■ Work task: Print the records below exactly, and do not carry over any picture.

------------------------------------------------------------------------

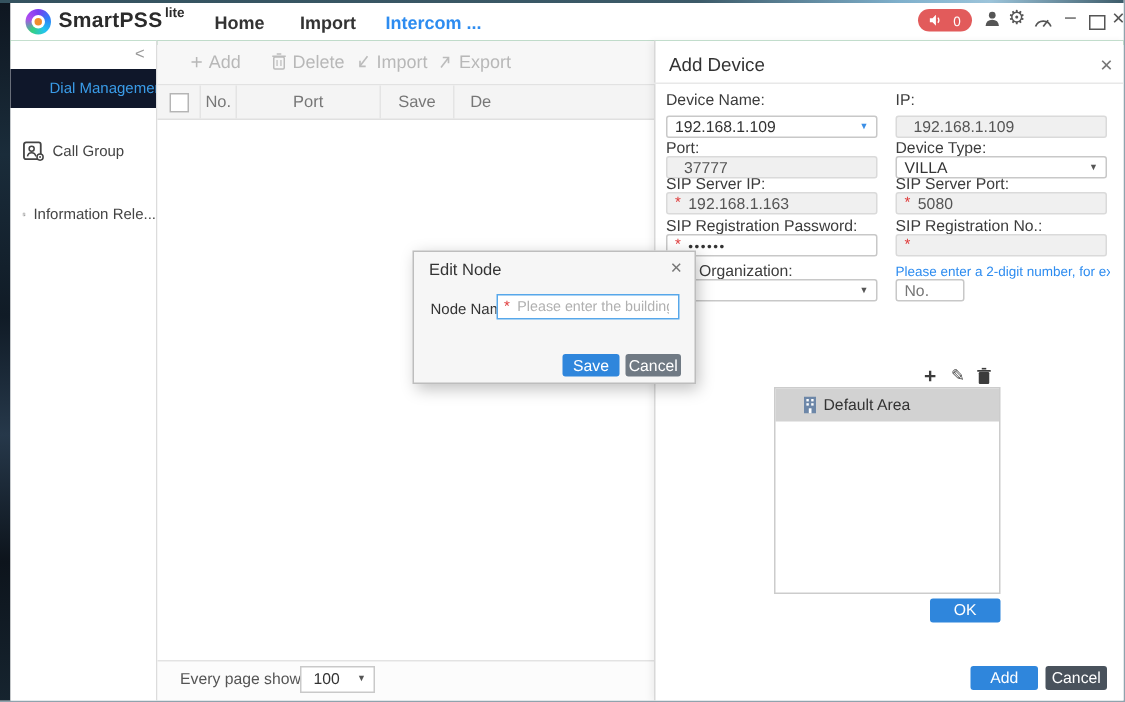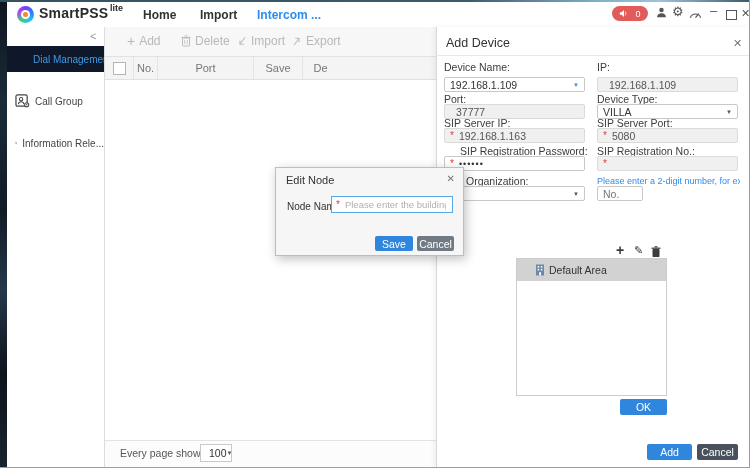--- a/index.html
+++ b/index.html
@@ -54,21 +54,21 @@
 
   
   #thead{left:105px;top:57px;width:331px;height:23px;background:#f4f4f4;border-bottom:1px solid #e0e0e0;
     display:flex;box-sizing:border-box;}
   .th{display:flex;align-items:center;justify-content:center;font-size:11px;color:#777;
     border-right:1px solid #e4e4e4;box-sizing:border-box;overflow:hidden;white-space:nowrap;}
   .chkbox{width:11px;height:11px;border:1px solid #b5b5b5;background:#fff;display:inline-block;}
   #tbody{left:105px;top:80px;width:331px;height:360px;background:#fff;}
   #pager{left:105px;top:440px;width:331px;height:28px;border-top:1px solid #e3e3e3;background:#fcfcfc;}
   #pager-label{left:120px;top:447px;font-size:10.5px;color:#555;}
-  .mini-select{position:absolute;left:200px;top:444px;width:32px;height:18px;border:1px solid #c9c9c9;background:#fff;
+  .mini-select{position:absolute;left:200px;top:444px;width:50px;height:18px;border:1px solid #c9c9c9;background:#fff;
     display:flex;align-items:center;justify-content:space-between;padding:0 5px 0 8px;box-sizing:border-box;cursor:pointer;}
   .mini-select .val{font-size:10.5px;color:#333;}
   .caret{font-size:6px;color:#555;line-height:6px;}
   .caret.blue{color:#3a8ee6;}
 
   
   #panel{left:436px;top:27px;width:314px;height:441px;background:#fff;border-left:1px solid #d8d8d8;
     box-shadow:-2px 0 5px rgba(0,0,0,0.06);box-sizing:border-box;z-index:5;}
   #panel-title{left:446px;top:36px;font-size:12.5px;color:#333;}
   #panel-close{left:733px;top:37px;font-size:11px;color:#777;cursor:pointer;}
@@ -266,21 +266,21 @@
   <span class="flabel" style="left:597px;top:117px;z-index:6;">SIP Server Port:</span>
   <div class="field disabled" style="left:444px;top:128px;width:141px;z-index:6;">
     <span class="req">*</span>
     <span>192.168.1.163</span>
   </div>
   <div class="field disabled" style="left:597px;top:128px;width:141px;z-index:6;">
     <span class="req">*</span>
     <span>5080</span>
   </div>
 
-  <span class="flabel" style="left:444px;top:145px;z-index:6;margin-left:16px;">SIP Registration Password:</span>
+  <span class="flabel" style="left:444px;top:145px;z-index:6;">SIP Registration Password:</span>
   <span class="flabel" style="left:597px;top:145px;z-index:6;">SIP Registration No.:</span>
   <div class="field" style="left:444px;top:156px;width:141px;z-index:6;">
     <span class="req">*</span>
     <span style="letter-spacing:1px;font-size:9px;">••••••</span>
   </div>
   <div class="field disabled" style="left:597px;top:156px;width:141px;z-index:6;">
     <span class="req">*</span>
   </div>
 
   <span class="flabel" style="left:466px;top:175px;z-index:6;">Organization:</span>

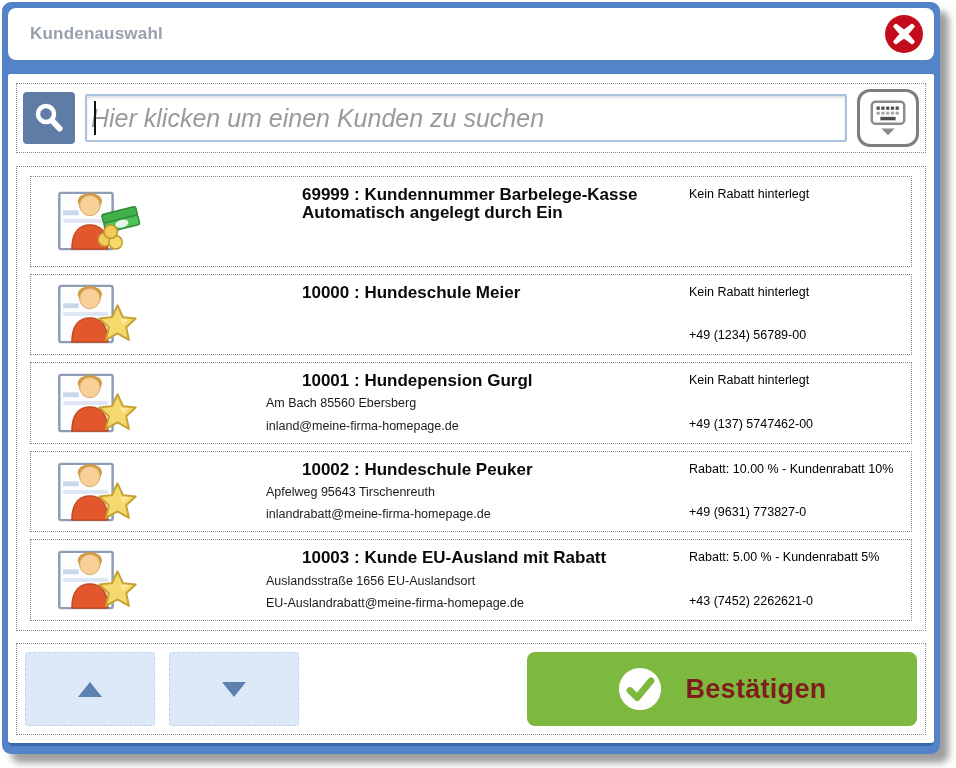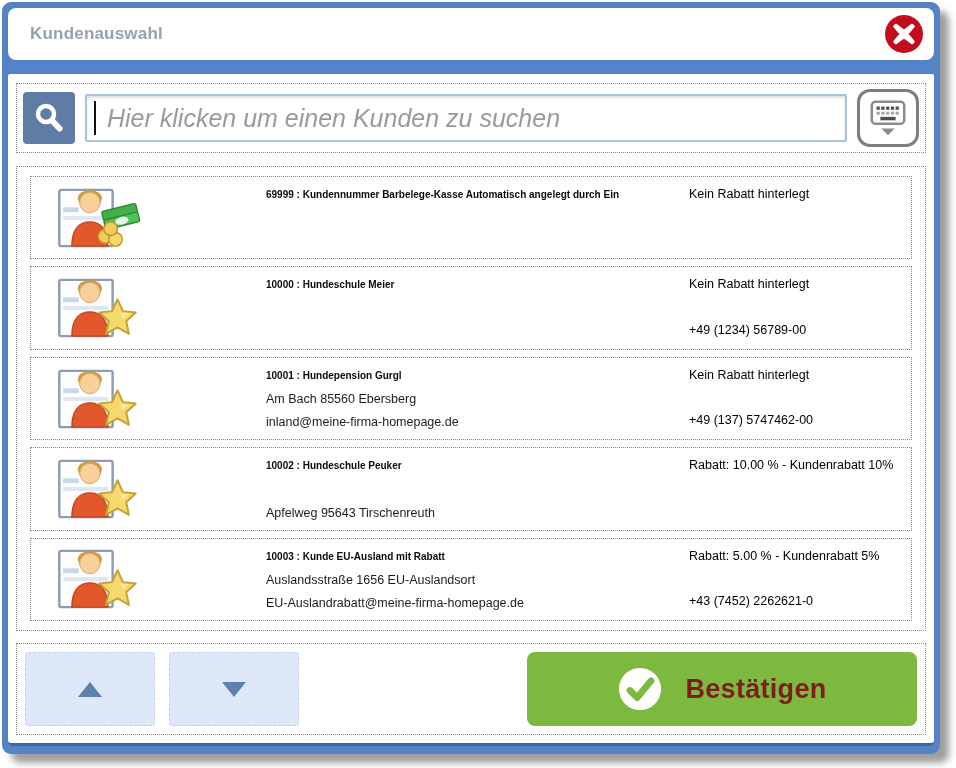--- a/index.html
+++ b/index.html
@@ -27,40 +27,40 @@
   .dotted { border:1px dotted #8a8a8a; }
 
   
   .search-section { height:70px; flex:0 0 auto; display:flex; align-items:center;
                     padding:0 6px 0 6px; gap:10px; }
   .search-btn { width:52px; height:52px; background:#5e7ca6; border:none; border-radius:4px;
                 display:flex; align-items:center; justify-content:center; cursor:pointer;
                 flex:0 0 auto; }
   .input-wrap { position:relative; flex:1 1 auto; height:48px; }
   .input-wrap input { width:100%; height:100%; border:2px solid #a9c0de; border-radius:2px;
-                      padding:0 10px 0 20px; font-size:25px; color:#333; outline:none;
+                      padding:0 10px 0 4px; font-size:25px; color:#333; outline:none;
                       font-family:"Liberation Sans", sans-serif;
                       box-shadow:inset 0 2px 2px rgba(120,140,170,0.25); }
   .input-wrap input::placeholder { font-style:italic; color:#9a9a9a; opacity:1; }
   .caret { position:absolute; left:9px; top:7px; width:2px; height:34px; background:#111; }
   .kb-btn { width:62px; height:58px; background:#ffffff; border:3px solid #7d7d7d;
             border-radius:13px; display:flex; align-items:center; justify-content:center;
             cursor:pointer; flex:0 0 auto; }
 
   
   .list-section { flex:1 1 auto; margin-top:13px; padding:9px 13px; display:flex;
                   flex-direction:column; gap:7px; }
   .row { flex:1 1 auto; border:1px dotted #8a8a8a; background:#ffffff; cursor:pointer;
          display:grid; grid-template-columns:235px 1fr 212px; align-items:stretch;
          padding:7px 10px 7px 0; }
   .row-iconcell { display:flex; align-items:center; }
   .row-iconcell svg { margin-left:24px; }
   .row-mid { display:flex; flex-direction:column; justify-content:space-between;
              padding:2px 0 1px 0; }
-  .row-title { font-size:10px; font-weight:bold; color:#0a0a0a; line-height:18px; }
+  .row-title { font-size:17px; font-weight:bold; color:#0a0a0a; line-height:18px;margin-left:36px; }
   .row-sub { font-size:12.5px; color:#1c1c1c; line-height:17px; min-height:17px; }
   .row-right { display:flex; flex-direction:column; justify-content:space-between;
                padding:2px 0 3px 0; }
   .row-discount, .row-phone { font-size:12.5px; color:#000000; line-height:17px; min-height:17px; }
 
   
   .bottom-section { flex:0 0 auto; height:92px; margin-top:12px; padding:8px;
                     display:flex; align-items:center; gap:14px; }
   .nav-btn { width:130px; height:74px; background:#dde9f9; border:1px dashed #c0d2ef;
              border-radius:3px; display:flex; align-items:center; justify-content:center;
@@ -220,23 +220,25 @@
         <path d="M22 13 a12.5 9 0 0 1 25 0 l-2 6 h-21 Z" fill="#cf9b3e"></path>
         <circle cx="34.5" cy="17" r="10.5" fill="#f9cf9a" stroke="#d8a968" stroke-width="1"></circle>
         <path d="M16 62 C16 44 24 37 34.5 37 C45 37 53 44 53 62 Z" fill="#e2572b" stroke="#bf431c" stroke-width="1.5"></path>
         <path d="M63 24 L68.6 36.2 L81.8 37.7 L72 46.7 L74.8 59.7 L63 53 L51.2 59.7 L54 46.7 L44.2 37.7 L57.4 36.2 Z" fill="#f6d96d" stroke="#c6a133" stroke-width="2" stroke-linejoin="round"></path>
         <path d="M63 30 L66.5 37.8 L74.5 38.8 L68.5 44.2 Z" fill="#fbeb9e"></path>
       </svg>
     </div>
     <div class="row-mid">
       <div class="row-title">10002 : Hundeschule Peuker</div>
       <div class="row-sub">Apfelweg 95643 Tirschenreuth</div>
+      <div class="row-sub">inlandrabatt@meine-firma-homepage.de</div>
     </div>
     <div class="row-right">
       <div class="row-discount">Rabatt: 10.00 % - Kundenrabatt 10%</div>
+      <div class="row-phone">+49 (9631) 773827-0</div>
     </div>
   </div>
 
   <div class="row">
     <div class="row-iconcell">
 
       <svg width="92" height="64" viewBox="0 0 92 66">
         <rect x="3" y="4" width="55" height="58" rx="2" fill="#fdfdfe" stroke="#8e9db4" stroke-width="2.5"></rect>
         <rect x="7" y="22" width="16" height="5" fill="#c9d7eb"></rect>
         <rect x="7" y="31" width="46" height="4" fill="#dde6f2"></rect>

------------------------------------------------------------------------

■ Your solution:
--- a/index.html
+++ b/index.html
@@ -54,21 +54,21 @@
 
   
   #thead{left:105px;top:57px;width:331px;height:23px;background:#f4f4f4;border-bottom:1px solid #e0e0e0;
     display:flex;box-sizing:border-box;}
   .th{display:flex;align-items:center;justify-content:center;font-size:11px;color:#777;
     border-right:1px solid #e4e4e4;box-sizing:border-box;overflow:hidden;white-space:nowrap;}
   .chkbox{width:11px;height:11px;border:1px solid #b5b5b5;background:#fff;display:inline-block;}
   #tbody{left:105px;top:80px;width:331px;height:360px;background:#fff;}
   #pager{left:105px;top:440px;width:331px;height:28px;border-top:1px solid #e3e3e3;background:#fcfcfc;}
   #pager-label{left:120px;top:447px;font-size:10.5px;color:#555;}
-  .mini-select{position:absolute;left:200px;top:444px;width:32px;height:18px;border:1px solid #c9c9c9;background:#fff;
+  .mini-select{position:absolute;left:200px;top:444px;width:50px;height:18px;border:1px solid #c9c9c9;background:#fff;
     display:flex;align-items:center;justify-content:space-between;padding:0 5px 0 8px;box-sizing:border-box;cursor:pointer;}
   .mini-select .val{font-size:10.5px;color:#333;}
   .caret{font-size:6px;color:#555;line-height:6px;}
   .caret.blue{color:#3a8ee6;}
 
   
   #panel{left:436px;top:27px;width:314px;height:441px;background:#fff;border-left:1px solid #d8d8d8;
     box-shadow:-2px 0 5px rgba(0,0,0,0.06);box-sizing:border-box;z-index:5;}
   #panel-title{left:446px;top:36px;font-size:12.5px;color:#333;}
   #panel-close{left:733px;top:37px;font-size:11px;color:#777;cursor:pointer;}
@@ -266,21 +266,21 @@
   <span class="flabel" style="left:597px;top:117px;z-index:6;">SIP Server Port:</span>
   <div class="field disabled" style="left:444px;top:128px;width:141px;z-index:6;">
     <span class="req">*</span>
     <span>192.168.1.163</span>
   </div>
   <div class="field disabled" style="left:597px;top:128px;width:141px;z-index:6;">
     <span class="req">*</span>
     <span>5080</span>
   </div>
 
-  <span class="flabel" style="left:444px;top:145px;z-index:6;margin-left:16px;">SIP Registration Password:</span>
+  <span class="flabel" style="left:444px;top:145px;z-index:6;">SIP Registration Password:</span>
   <span class="flabel" style="left:597px;top:145px;z-index:6;">SIP Registration No.:</span>
   <div class="field" style="left:444px;top:156px;width:141px;z-index:6;">
     <span class="req">*</span>
     <span style="letter-spacing:1px;font-size:9px;">••••••</span>
   </div>
   <div class="field disabled" style="left:597px;top:156px;width:141px;z-index:6;">
     <span class="req">*</span>
   </div>
 
   <span class="flabel" style="left:466px;top:175px;z-index:6;">Organization:</span>

--- a/index.html
+++ b/index.html
@@ -27,40 +27,40 @@
   .dotted { border:1px dotted #8a8a8a; }
 
   
   .search-section { height:70px; flex:0 0 auto; display:flex; align-items:center;
                     padding:0 6px 0 6px; gap:10px; }
   .search-btn { width:52px; height:52px; background:#5e7ca6; border:none; border-radius:4px;
                 display:flex; align-items:center; justify-content:center; cursor:pointer;
                 flex:0 0 auto; }
   .input-wrap { position:relative; flex:1 1 auto; height:48px; }
   .input-wrap input { width:100%; height:100%; border:2px solid #a9c0de; border-radius:2px;
-                      padding:0 10px 0 20px; font-size:25px; color:#333; outline:none;
+                      padding:0 10px 0 4px; font-size:25px; color:#333; outline:none;
                       font-family:"Liberation Sans", sans-serif;
                       box-shadow:inset 0 2px 2px rgba(120,140,170,0.25); }
   .input-wrap input::placeholder { font-style:italic; color:#9a9a9a; opacity:1; }
   .caret { position:absolute; left:9px; top:7px; width:2px; height:34px; background:#111; }
   .kb-btn { width:62px; height:58px; background:#ffffff; border:3px solid #7d7d7d;
             border-radius:13px; display:flex; align-items:center; justify-content:center;
             cursor:pointer; flex:0 0 auto; }
 
   
   .list-section { flex:1 1 auto; margin-top:13px; padding:9px 13px; display:flex;
                   flex-direction:column; gap:7px; }
   .row { flex:1 1 auto; border:1px dotted #8a8a8a; background:#ffffff; cursor:pointer;
          display:grid; grid-template-columns:235px 1fr 212px; align-items:stretch;
          padding:7px 10px 7px 0; }
   .row-iconcell { display:flex; align-items:center; }
   .row-iconcell svg { margin-left:24px; }
   .row-mid { display:flex; flex-direction:column; justify-content:space-between;
              padding:2px 0 1px 0; }
-  .row-title { font-size:10px; font-weight:bold; color:#0a0a0a; line-height:18px; }
+  .row-title { font-size:17px; font-weight:bold; color:#0a0a0a; line-height:18px;margin-left:36px; }
   .row-sub { font-size:12.5px; color:#1c1c1c; line-height:17px; min-height:17px; }
   .row-right { display:flex; flex-direction:column; justify-content:space-between;
                padding:2px 0 3px 0; }
   .row-discount, .row-phone { font-size:12.5px; color:#000000; line-height:17px; min-height:17px; }
 
   
   .bottom-section { flex:0 0 auto; height:92px; margin-top:12px; padding:8px;
                     display:flex; align-items:center; gap:14px; }
   .nav-btn { width:130px; height:74px; background:#dde9f9; border:1px dashed #c0d2ef;
              border-radius:3px; display:flex; align-items:center; justify-content:center;
@@ -220,23 +220,25 @@
         <path d="M22 13 a12.5 9 0 0 1 25 0 l-2 6 h-21 Z" fill="#cf9b3e"></path>
         <circle cx="34.5" cy="17" r="10.5" fill="#f9cf9a" stroke="#d8a968" stroke-width="1"></circle>
         <path d="M16 62 C16 44 24 37 34.5 37 C45 37 53 44 53 62 Z" fill="#e2572b" stroke="#bf431c" stroke-width="1.5"></path>
         <path d="M63 24 L68.6 36.2 L81.8 37.7 L72 46.7 L74.8 59.7 L63 53 L51.2 59.7 L54 46.7 L44.2 37.7 L57.4 36.2 Z" fill="#f6d96d" stroke="#c6a133" stroke-width="2" stroke-linejoin="round"></path>
         <path d="M63 30 L66.5 37.8 L74.5 38.8 L68.5 44.2 Z" fill="#fbeb9e"></path>
       </svg>
     </div>
     <div class="row-mid">
       <div class="row-title">10002 : Hundeschule Peuker</div>
       <div class="row-sub">Apfelweg 95643 Tirschenreuth</div>
+      <div class="row-sub">inlandrabatt@meine-firma-homepage.de</div>
     </div>
     <div class="row-right">
       <div class="row-discount">Rabatt: 10.00 % - Kundenrabatt 10%</div>
+      <div class="row-phone">+49 (9631) 773827-0</div>
     </div>
   </div>
 
   <div class="row">
     <div class="row-iconcell">
 
       <svg width="92" height="64" viewBox="0 0 92 66">
         <rect x="3" y="4" width="55" height="58" rx="2" fill="#fdfdfe" stroke="#8e9db4" stroke-width="2.5"></rect>
         <rect x="7" y="22" width="16" height="5" fill="#c9d7eb"></rect>
         <rect x="7" y="31" width="46" height="4" fill="#dde6f2"></rect>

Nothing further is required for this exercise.